Maison du Missionnaire, Vichy |
The Vincentians of the Province of Toulouse sponsor their Maison du Missionnaire (Missionary House) as a comfortable and welcoming house of studies for confrères, seminarians, and other men and women religious who are studying French. Founded in the early 1920's by Père Henri Watthé, C.M. for ailing missionaries (he himself had ministered for years in China), the Maison du Missionnaire has a long and interesting history and even its own Wikipedia article.
Père Aimé Goliet and Père Blaìse Lalarivony |
Happily the superior, Père Aimé Goliet Bernard and the resident missionary, Père Jean-Eudes Blaíse Lalarivony are remarkably welcoming and compassionate Vincentians – and love to talk! And to make the house even more true to its name P. Goliet was a missionary for two decades in Madagascar and P. Blaíse is a missionary here, native to Madagascar. In addition, most everyone I’ve met here at the house are “travelers” outside their home culture as well.
First impressions of places are always memorable even if they turn out to be inaccurate. But it appears to me that Vichy really is a small town; some describe it as a “ville,” founded upon its thermal springs and healing waters industry (and the spas and hotels servicing them) as well as few universities that seem more directed at professional careers. Le CAVILAM, where I’m to study, specializes in la langue françsaise but it also offers teaching degrees through a larger university. I went exploring this morning, testing the 15 minute walking route to the school where I’ll be spending a good deal of time, and it only took me 35 minutes (after characteristically getting repeatedly lost, even with the map!). On the way I found the streets in the shopping district to be eerily empty from mid-morning until noon. Perhaps it’s that we’re out of the tourist season, I thought, but by late afternoon (5:30 or so) I returned and could barely make my way through the dense crowds: young and extended families gathering at cafés and kiosks, groups of teens and pre-teens besieging the multiple street-level malls and departments stores, old-timers (like myself) just strolling. Marvelous. And no one seemed to be in a rush -- something else they say about Vichy -- here (unlike in le Cité, Paris) drivers rarely honk their horns and seem genuinely willing to wait for pedestrians.

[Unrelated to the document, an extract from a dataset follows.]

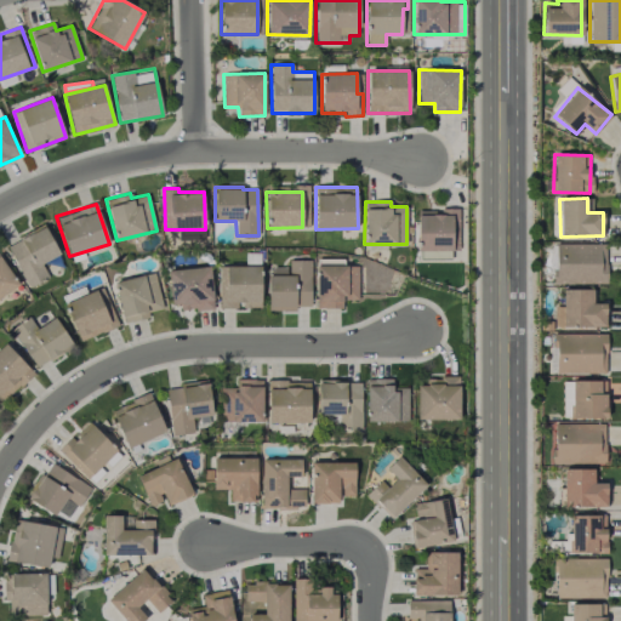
[(417,210),(417,250),(457,250),(459,210),(417,210)]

Weather is generally moist, they tell me – perhaps this is because much of the town is built adjoining Rive and Lac L’Allier -- mornings here are often bleak and foggy. Like other places in France this size, Vichy is a nice place to settle, especially if you’re a member of the growing French senior population. The town is just as famous for its pampered pets. I was warned repeatedly (in Paris) about being careful where I step while walking the streets here, to practice what we called in the seminary “modesty of the eyes” i.e. a good look out for la merde de chien.

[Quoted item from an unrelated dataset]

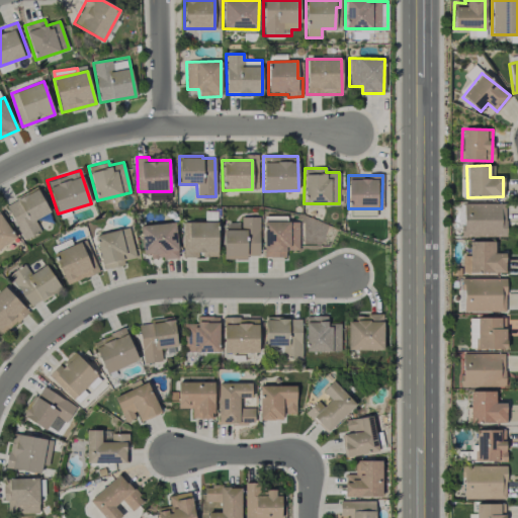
[(23,240),(40,232),(34,220),(50,211),(36,187),(5,204),(23,240)]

Vichy continues to be known throughout the Republique as the Thermal City -- I'm looking forward to trying out some of the spring waters, so often recommended. However, even today, just the mention of “Vichy” (especially in other parts of France) is bound to produce averted or downcast glances, sometimes even anger or sadness expressed at a past government that many considered run by traitors and puppets. Although nominally a neutral regime, its officials were unquestionably collaborateurs with the German forces during World War II.
In a nutshell, from July 1940 until August 1944 the État Français (“French State”) collaborated with the Axis powers after France’s military defeat was recognized by the previous government, the “Third Republic.” That Republic’s prime minister had been Marshal Pétain, actually a hero of World War I; he now created a new regime, the Vichy Regime. Even though the Vichy government was the officially recognized French government during those war years (yes, even by the Allied governments, like the USA), many described Petain’s regime as reactionary, rather paternalistic, and even fascistic in its cooperation with Germany’s racist policies. Vichy was the administrative center of this French regime until the early 40’s. Thereafter the German Wehrmacht strictly administered the entire southern region like the rest of France. It does seem that Petain’s government for a time had allowed French citizens (especially those residing in the so-called Free Zone) to continue living their lives relatively untouched by the occupation. Except politically, spiritually, culturally, and in every other way that counted. In any case the exiled General Charles de Gaulle never stopped challenging the legitimacy of Vichy France and Petain’s government throughout the war and, as events began to favor Allied forces, the Vichy regime gradually lost any remaining support of its citizens. After the war, of course, its leaders were imprisoned or executed.
All in all, it remains a painful memory for the French; a deep wound still awaiting healing.